Bunun özellikle sol, sosyal demokrat seçmene hitap eden liderler için ne kadar kötü bir durum olduğunu bilmem algılayabilir misiniz_ Yani size umut olarak bakan, oy vermeyi düşünen seçmen kitlesiyle, AKP ve Recep Tayyıp Erdoğan’a oy veren seçmen kitlesini sakın birbirine karıştırma olur mu? Unutmayın ki, bizim cenahta körü körüne birine, ya da partiye bağlı olanlar dışındakiler, şeytanı beylik nutuklarda değil, ayrıntıda arar…
Sol bir İSKİ skandalıyla, sosyal demokrat belediyeleri ve partileri yıllarca affetmedi ama AKP seçmeni ülkenin belki de 4-5 trilyon dolarlık kaynağını iç edenlere hala daha destek veriyor ve bu noktada en küçük bir vicdanı rahatsızlık duymuyor.
Tüm bunları neden yazdım?
Asıl meseleye geleyim.
Karadeniz Gezinize başta Nagehan Alçı olmak üzere, Ertuğrul Özkök ve Akif Beki’yi de katmandan dolayı epey eleştiri aldınız… Bunlara yanıt verdiniz, neden bu tür gazetecileri de gezilerine çağırdığınızı anlattınız. Mutlaka herkes, bir eylem yaptığında ve bu eleştiri konusu olduğunda, mutlaka söze bir“ama…” diye başlamaya dikkat eder. Fakat, “Ama” ile başlayan savunmaların pek kabul gördüğünü söyleyemeyiz. Yine de sizin, “ama”nızı kabul edelim… Fakat sizi eleştirenlere, “Vız gelir, tırıs gider” gibi üst perdeden tepki koymanız, bundan dolayı özür dileseniz de aslında bilinç altınızın dışa vurumunu yansıtıyordur bana göre… Belediyenin, paralı sözcüsü Murat Ongun’un, “Bu eleştiriler hiç umurumuzda değil.
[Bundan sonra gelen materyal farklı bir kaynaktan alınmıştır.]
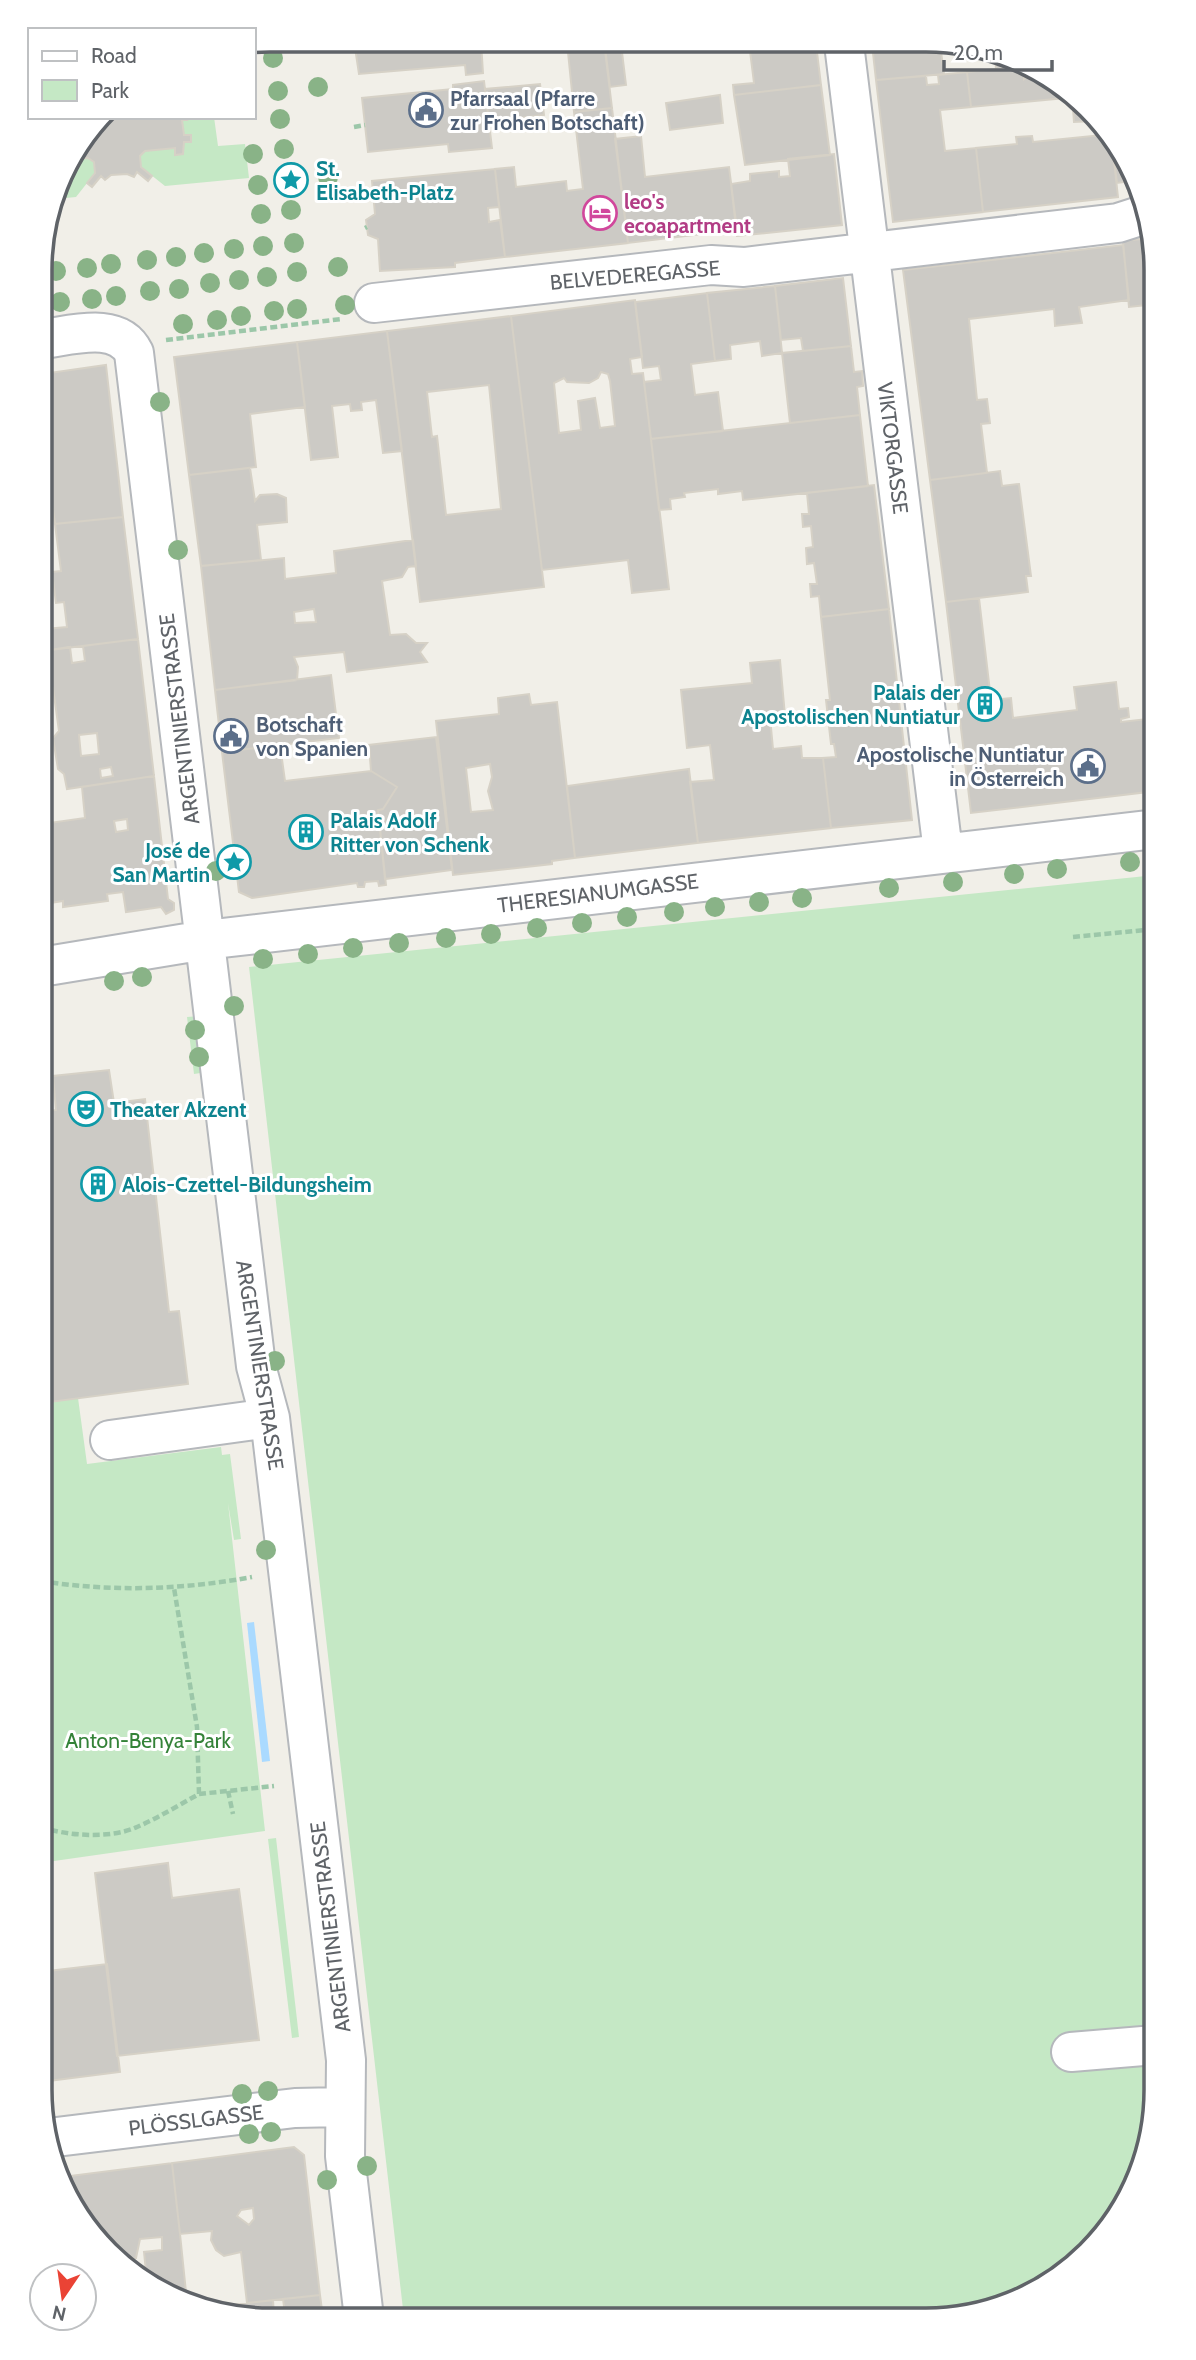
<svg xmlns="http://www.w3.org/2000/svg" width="1196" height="2360" font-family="Cabin,sans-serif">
  <rect width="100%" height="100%" fill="#f1efe8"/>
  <path fill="#c5e8c5" d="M186,117h28l4,29 27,-2 4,34 -84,8 -24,-19 -1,-11 5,-5 30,-3v7l7,-1 2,-12h7v-7h-7l-2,-15z
    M88,158l6,4 1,11 -19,24 -21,2 9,-31 6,-8z
    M1156,875l-1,1230 -17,72 -30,53 -54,51 -55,27 -74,12 -521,-2 -155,-1351z
    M200,1016l7,56 -13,2 -7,-57z
    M41,1333l9,69 28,-4 9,66 134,-17 1,8 8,-1 11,85 -7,1 -6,-37 37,328 -225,32z
    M276,1838l23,199 -7,1 -24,-199z"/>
  <path fill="#aadaff" d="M254,1622l16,139 -8,1 -15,-139z"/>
  <path fill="#cccac5" stroke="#d6d1c6" stroke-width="2" fill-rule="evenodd" d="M354,41l127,1 2,31 -17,2 -1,-10 -106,9z
    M567,42h37l8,66 -38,4z
    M749,43l67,1 5,41 -87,10 -1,-10 21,-2z
    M621,44l5,41 -16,2 -5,-40z
    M872,44h68l4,30 -68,6z
    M995,57l21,10 -20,2z
    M1016,67l8,4v8l7,-5 45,23 -105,10 -4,-35z
    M967,72l4,35 -31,3 5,41 31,-3 7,64 -90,10 -17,-142 50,-4 1,9 12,-1 -1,-9z
    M484,81l8,67 -43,4 -1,-8 -80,8 -6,-54 91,-9v-4z
    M540,84l4,31 -55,7 -4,-33z
    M821,85l9,70 -85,10 -11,-70z
    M720,95l3,28 -53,7 -4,-27z
    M612,108l16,135 -123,14 -10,-88 19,-2 2,20 50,-6 1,10 16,-2 -9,-77z
    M1084,108l9,13 -19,1 -1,-13z
    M103,117h83l1,3h-5l2,15h7v7h-7l-1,12 -8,1v-7l-30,3 -5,5 1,11 11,9 -4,5 -11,-9 -3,5 -7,-3 -16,1 -6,5 -4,-4 -9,11 -5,-4 8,-10 -1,-11 -6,-4 -18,2z
    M1102,135l11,17 5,45 -135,15 -7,-64 41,-4 -1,-7 16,-1 1,6z
    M641,136l4,41 84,-10 8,63 -109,13 -13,-104z
    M1113,152l20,29 -16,2z
    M834,154l8,71 -105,11 -6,-52 19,-3v-7l29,-3v6l11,-1 -2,-17z
    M495,169l4,38 -11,1 1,14 11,-2 5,37 -50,6v4l-75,4 -2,-32 -10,-4 -2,-15 9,-6 -3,-33z
    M1150,238l6,33v33l-27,3 -6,-66z
    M1123,245l6,55 -50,7 3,16 -27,3 -1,-17 -85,10 8,81 10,-1 3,24 -9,1 6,49 -57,7 -27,-210z
    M843,278l8,68 -48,5 -2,-13 -20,2 -6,-54z
    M775,286l7,67 -20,3 -2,-15 -30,4 1,14 -16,2 -8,-68z
    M707,293l8,68 -24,3 4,31 23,-3 5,39 -72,8 -7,-57 17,-2 -2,-14 -16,2 -8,-66z
    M635,300l7,57 -12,2 2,15 11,-1 26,216 -37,4 -4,-33 -86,10 -31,-254zM601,372l7,2 2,7 5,45 -15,2 -5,-30 -17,3 3,29 -22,3 -5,-50 10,-5 3,4 22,1 9,-5z
    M511,316l33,271 -124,15 -33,-271zM489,385l12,124 -55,6 -9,-79 -5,1 -5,-45z
    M387,331l15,120 -19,2 -7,-53 -15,2 1,8 -11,1 -1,-7 -18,2 6,51 -27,3 -14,-118z
    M297,342l8,65 -55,7 6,53 -67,8 -15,-118z
    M851,346l3,26 8,-1 1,15 -6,1 3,28 -70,8 -8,-70z
    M106,365l17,152 -68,7 -5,-37 -8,1v-32l5,-1 -5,-9v-72z
    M860,415l8,71 -125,14 -1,-9 -24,3v-5l-34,4 1,4 -15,2 1,10 -12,1 -8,-71z
    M1156,452v67l-8,-66z
    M250,468l5,33 5,-6 17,-1 9,4 1,24 -30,3 4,35 -60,6 -12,-91z
    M1000,471l2,15 17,-2 12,92h-5l2,16 -82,10 -16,-122z
    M874,485l15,124 -68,8 -2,-21 -8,1 -1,-13h7l-3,-21 -7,1 -1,-16 7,-1 -2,-21 -8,1 -1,-13h7l-2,-21z
    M123,517l15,122 -96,12v-40l3,18 22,-2 -3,-25 -8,1 -4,-31 9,-1 -6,-47z
    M413,540l3,26 -8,1 -6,10 -20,4 8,54 16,-1 10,9h11l-7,9 7,10 -80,10 -3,-20 -50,5 4,10 -1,13 -82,10 -14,-124 83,-8 1,21 51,-6 -2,-22zM314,609l2,13 -21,1 -1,-11z
    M979,598l12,102 20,-2 2,20 64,-8 -3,-23 42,-5 3,27 9,-1 1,9 -8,2v3l35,-4v73l-185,22 -25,-211z
    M889,609l23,211 -81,8 -8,-70 13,-1 -2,-13h-3l-5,-44h4l-9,-83z
    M138,639l16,137 -87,13 -3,-15 -6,-5 -5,-31 6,-7 -6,-43 -8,-3 -3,-34 28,-4 2,16 13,-2 -2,-15zM97,733l2,21 -18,2 -2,-21zM111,767l2,9 -12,2 -1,-9z
    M780,660l5,56 -15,1 3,32 28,-3 1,12h21l8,70 -133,15 -8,-61 24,-2 -4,-35 -23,3 -6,-58 71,-7 -2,-20z
    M331,675l8,63 -117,14 -7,-62z
    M529,694l2,11 26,-3 18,156 -23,3v3l-99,11 -17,-154 63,-7 -1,-16zM490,764l2,13 -4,14 5,19 -22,2 -5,-44z
    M436,737l16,133 -67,9 -7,-69 5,-1 14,-22 -26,-16 -2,-26z
    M280,745l5,36 86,-10 26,16 -14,22 -5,1 8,75 -7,1 -1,-5 -13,1 -1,5h-6l-1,-4 -105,15 -13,-6 -17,-140z
    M689,769l9,74 -123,15 -8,-72z
    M154,776l14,123 6,4v7l-8,4 -5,-7 -35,5 -3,-20 -16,2 1,7 -45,6v-6l-19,3 4,21 -7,1 1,-102 43,-6 -3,-31zM127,819l1,11 -12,2 -2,-11z
    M109,1070l5,33 31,-4 24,213 10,-1 9,73 -138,18 -9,-69v-9l9,-1 -9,-67v-144l15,-2 -3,-34z
    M168,1863l4,35 67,-9 20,151 -142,16 -22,-183z
    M107,1964l13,108 -80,10v-110z
    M294,2147l10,8 16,140 -73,8 -6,-51 -17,4 -8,-6 -5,-10 1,-9 -32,3 -8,-71zM253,2208l1,11 -5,6 -12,-9 4,-6z
    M172,2163l8,71 7,68 -18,-6 -22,-14 -3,-30 18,-2v-13l-22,2 -4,19 -16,2 -58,-83z
    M320,2295l3,23h-83l-32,-10 65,-8 1,15 11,-1 -2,-15z"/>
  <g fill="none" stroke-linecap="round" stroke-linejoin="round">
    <g stroke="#b5b8bc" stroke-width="42">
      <path id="minor" d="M844,44l99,808
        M374,303l337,-38 33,2 374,-44 28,-9
        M42,339c28,-3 76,-19 92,14l122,1013 14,52 76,642 -1,96 19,162
        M41,967l164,-27 951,-111
        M110,1440l160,-22
        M1071,2052l84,-7
        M48,2138l247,-30 48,-1"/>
    </g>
    <path stroke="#9cc7a9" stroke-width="4.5" stroke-dasharray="7 3.5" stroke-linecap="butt" d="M354,127l11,-2
      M365,228l2,-1
      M166,340l176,-21
      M1073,937l83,-8
      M41,1581c69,11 141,9 211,-4
      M228,1791l5,23
      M199,1794l75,-8
      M41,1827c26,9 70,12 96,0 21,-9 42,-22 62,-33l-2,-67 -23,-139"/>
    <use href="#minor" stroke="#fff" stroke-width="38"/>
  </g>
  <g fill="#89b387">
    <circle cx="273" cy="58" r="10"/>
    <circle cx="318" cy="87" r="10"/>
    <circle cx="278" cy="91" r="10"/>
    <circle cx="280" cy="119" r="10"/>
    <circle cx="284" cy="149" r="10"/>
    <circle cx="253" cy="154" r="10"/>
    <circle cx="328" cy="177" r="10"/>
    <circle cx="258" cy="185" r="10"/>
    <circle cx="291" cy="210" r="10"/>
    <circle cx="261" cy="214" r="10"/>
    <circle cx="294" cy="243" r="10"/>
    <circle cx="263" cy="246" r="10"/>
    <circle cx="234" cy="249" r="10"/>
    <circle cx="204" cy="253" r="10"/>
    <circle cx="176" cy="257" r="10"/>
    <circle cx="147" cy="260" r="10"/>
    <circle cx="111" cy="264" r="10"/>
    <circle cx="338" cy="267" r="10"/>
    <circle cx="87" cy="268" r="10"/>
    <circle cx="56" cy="271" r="10"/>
    <circle cx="297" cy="272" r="10"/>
    <circle cx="267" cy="277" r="10"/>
    <circle cx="239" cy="280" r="10"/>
    <circle cx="210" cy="283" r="10"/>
    <circle cx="179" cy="289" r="10"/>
    <circle cx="150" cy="291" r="10"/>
    <circle cx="116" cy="296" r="10"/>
    <circle cx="92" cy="299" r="10"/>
    <circle cx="60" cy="302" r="10"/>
    <circle cx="345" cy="305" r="10"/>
    <circle cx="297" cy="309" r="10"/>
    <circle cx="274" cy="311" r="10"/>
    <circle cx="241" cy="316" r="10"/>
    <circle cx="217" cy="320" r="10"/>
    <circle cx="183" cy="324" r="10"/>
    <circle cx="160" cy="402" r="10"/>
    <circle cx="178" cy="550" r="10"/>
    <circle cx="1130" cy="862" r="10"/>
    <circle cx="1057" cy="869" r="10"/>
    <circle cx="216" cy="871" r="10"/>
    <circle cx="1014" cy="874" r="10"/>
    <circle cx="953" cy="882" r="10"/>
    <circle cx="889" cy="888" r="10"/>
    <circle cx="802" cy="898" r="10"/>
    <circle cx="759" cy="902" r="10"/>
    <circle cx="715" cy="907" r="10"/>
    <circle cx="674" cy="912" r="10"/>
    <circle cx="627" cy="917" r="10"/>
    <circle cx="582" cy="923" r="10"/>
    <circle cx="537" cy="928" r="10"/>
    <circle cx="491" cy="934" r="10"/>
    <circle cx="446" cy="938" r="10"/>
    <circle cx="399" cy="943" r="10"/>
    <circle cx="353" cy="948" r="10"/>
    <circle cx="308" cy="954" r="10"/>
    <circle cx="263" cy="959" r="10"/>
    <circle cx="142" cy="977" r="10"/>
    <circle cx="114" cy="981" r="10"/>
    <circle cx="234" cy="1006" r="10"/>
    <circle cx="195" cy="1030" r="10"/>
    <circle cx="199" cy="1057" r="10"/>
    <circle cx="275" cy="1361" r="10"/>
    <circle cx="266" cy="1550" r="10"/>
    <circle cx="268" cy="2091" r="10"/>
    <circle cx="242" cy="2094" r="10"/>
    <circle cx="271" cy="2132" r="10"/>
    <circle cx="249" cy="2134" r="10"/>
    <circle cx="367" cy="2166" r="10"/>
    <circle cx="327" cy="2180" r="10"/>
  </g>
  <defs>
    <g id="civic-ring" transform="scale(1.75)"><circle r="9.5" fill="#fff" stroke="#5c6f8a" stroke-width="1.5"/><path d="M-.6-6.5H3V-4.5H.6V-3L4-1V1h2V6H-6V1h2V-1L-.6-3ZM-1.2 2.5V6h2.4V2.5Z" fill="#5c6f8a"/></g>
    <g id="sight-ring" transform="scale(1.75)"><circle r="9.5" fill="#fff" stroke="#0f9aa8" stroke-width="1.5"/><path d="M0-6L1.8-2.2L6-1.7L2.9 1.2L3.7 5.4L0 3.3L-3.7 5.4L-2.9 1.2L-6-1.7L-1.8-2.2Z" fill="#0f9aa8"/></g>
    <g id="hotel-ring" transform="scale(1.75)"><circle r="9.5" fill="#fff" stroke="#d1479c" stroke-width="1.5"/><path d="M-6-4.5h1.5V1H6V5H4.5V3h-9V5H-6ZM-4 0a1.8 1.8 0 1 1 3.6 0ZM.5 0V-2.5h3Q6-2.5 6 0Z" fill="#d1479c"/></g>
    <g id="building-ring" transform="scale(1.75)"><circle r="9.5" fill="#fff" stroke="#0f9aa8" stroke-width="1.5"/><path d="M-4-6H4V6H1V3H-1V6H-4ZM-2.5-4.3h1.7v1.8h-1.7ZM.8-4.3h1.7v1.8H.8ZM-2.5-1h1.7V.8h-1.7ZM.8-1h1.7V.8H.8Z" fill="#0f9aa8"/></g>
    <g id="theatre-ring" transform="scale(1.75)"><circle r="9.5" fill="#fff" stroke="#0f9aa8" stroke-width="1.5"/><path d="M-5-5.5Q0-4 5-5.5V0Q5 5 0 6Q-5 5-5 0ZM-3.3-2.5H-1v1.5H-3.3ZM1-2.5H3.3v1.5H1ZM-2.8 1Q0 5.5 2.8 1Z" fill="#0f9aa8"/></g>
  </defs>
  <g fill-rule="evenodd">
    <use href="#civic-ring" x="426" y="110"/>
    <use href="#sight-ring" x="291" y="180"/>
    <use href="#hotel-ring" x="600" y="213"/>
    <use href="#building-ring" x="985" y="704"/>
    <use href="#civic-ring" x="231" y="736"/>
    <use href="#civic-ring" x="1088" y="766"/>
    <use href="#building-ring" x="306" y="832"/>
    <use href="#sight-ring" x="234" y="862"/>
    <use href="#theatre-ring" x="86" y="1109"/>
    <use href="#building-ring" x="98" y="1184"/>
  </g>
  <g text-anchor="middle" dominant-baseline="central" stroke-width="6" stroke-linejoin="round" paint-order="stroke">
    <g font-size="21" font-weight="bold" fill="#4e5e75" stroke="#fff" text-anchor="start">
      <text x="450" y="98">Pfarrsaal (Pfarre<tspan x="450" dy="24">zur Frohen Botschaft)</tspan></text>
      <text x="256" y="724">Botschaft<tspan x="256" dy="24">von Spanien</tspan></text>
      <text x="1064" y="754" text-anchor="end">Apostolische Nuntiatur<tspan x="1064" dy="24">in Österreich</tspan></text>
    </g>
    <g font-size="21" font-weight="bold" fill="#0d838f" stroke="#fff" text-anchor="start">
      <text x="316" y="168">St.<tspan x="316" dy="24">Elisabeth-Platz</tspan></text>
      <text x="960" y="692" text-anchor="end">Palais der<tspan x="960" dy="24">Apostolischen Nuntiatur</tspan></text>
      <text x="330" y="820">Palais Adolf<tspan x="330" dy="24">Ritter von Schenk</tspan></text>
      <text x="210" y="850" text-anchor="end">José de<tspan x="210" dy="24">San Martin</tspan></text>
      <text x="110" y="1109">Theater Akzent</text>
      <text x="122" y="1184">Alois-Czettel-Bildungsheim</text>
    </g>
    <g font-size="21" font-weight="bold" fill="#b23c85" stroke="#fff" text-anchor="start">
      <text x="624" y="201">leo's<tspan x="624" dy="24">ecoapartment</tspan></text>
    </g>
    <g font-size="21" fill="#5f6368" stroke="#fff">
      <text transform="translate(635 275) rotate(-5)">BELVEDEREGASSE</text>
      <text transform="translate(893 448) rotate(83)">VIKTORGASSE</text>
      <text transform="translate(179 719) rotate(-97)">ARGENTINIERSTRASSE</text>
      <text transform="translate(598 893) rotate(-7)">THERESIANUMGASSE</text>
      <text transform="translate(260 1365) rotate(81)">ARGENTINIERSTRASSE</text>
      <text transform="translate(330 1927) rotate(-97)">ARGENTINIERSTRASSE</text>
      <text transform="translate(196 2120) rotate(-7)">PLÖSSLGASSE</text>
    </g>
    <g font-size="21" fill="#348238" stroke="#fff">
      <text x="148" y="1740">Anton-Benya-Park</text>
    </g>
  </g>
  <path d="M0 0H1196V2360H0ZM270 52H926A218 218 0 0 1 1144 270V2090A218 218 0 0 1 926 2308H270A218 218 0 0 1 52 2090V270A218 218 0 0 1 270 52Z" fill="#fff" fill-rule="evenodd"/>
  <path fill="none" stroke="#5f6368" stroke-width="3.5" d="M270 52H926A218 218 0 0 1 1144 270V2090A218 218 0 0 1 926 2308H270A218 218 0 0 1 52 2090V270A218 218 0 0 1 270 52Z"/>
  <rect x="28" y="28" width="228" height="91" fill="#ffffff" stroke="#bfc1c3" stroke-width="2"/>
  <rect x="42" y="51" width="35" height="10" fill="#ffffff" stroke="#bfc1c3" stroke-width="2"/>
  <text x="91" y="63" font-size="21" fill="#5f6368">Road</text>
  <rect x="42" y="80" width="35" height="21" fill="#c5e8c5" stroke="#bfc1c3" stroke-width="2"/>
  <text x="91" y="98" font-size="21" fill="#5f6368">Park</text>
  <g transform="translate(63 2297) rotate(193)"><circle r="33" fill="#ffffff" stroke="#bfc1c3" stroke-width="2"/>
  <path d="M0-5L12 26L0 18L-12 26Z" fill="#ea4335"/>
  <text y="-10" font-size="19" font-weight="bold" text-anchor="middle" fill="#5f6368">N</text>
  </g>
  <path d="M944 60v10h108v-10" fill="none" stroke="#5f6368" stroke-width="3.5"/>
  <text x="954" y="60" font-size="21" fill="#5f6368" stroke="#ffffff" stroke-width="5" paint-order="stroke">20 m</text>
</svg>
Nafehan Alçı, o bölgede çok seviliyor” şeklinde özetlenebilecek ifadeleri de çevrenizde önemli görevler verdiğiniz insanlardan en azından birinin ne kadar sığ düşünce yapısına sahip olduğunun kanıtı sayılmalıdır. …
Sayın İmamoğlu, öncelikle şunu ifade edeyim ki, eğer Türkiye’de halkın çıkarlarına dönük bir iktidarın kurulmasında başrol oyuncularından biri olacaksanız, operasyon gazetecisi Nagehan Alçı gibilerin, sizi, ya da temsil ettiğiniz değerleri anlamasına ya da anlatmasına hiç gerek yok inanın. Ertuğrul Özkök gibi, tatlı su demokratlarının, patron temsilcisi olarak binlerce gazeteciyi sokağa atmaktan imtina etmeyen, tüm meslektaşlarının yoksullaşması ve patronunun daha da zenginleşmesi uğruna kendini paralayan bir kimliğin de övgülerine mazhar olmanızın da bir anlamı yok. Hatta bu türlerin sizi övmesi halinde, bizim gibilerin kafasında soru işareti yaratmaktan başka bir şey yapmamış olursunuz… Yaptığınız açıklamada Recep Tayyıp Erdoğan’ın medyadaki tetikçisi Abdulkadir Selvi’yi bile gezilerinize davet edeceğinizi söylüyorsunuz.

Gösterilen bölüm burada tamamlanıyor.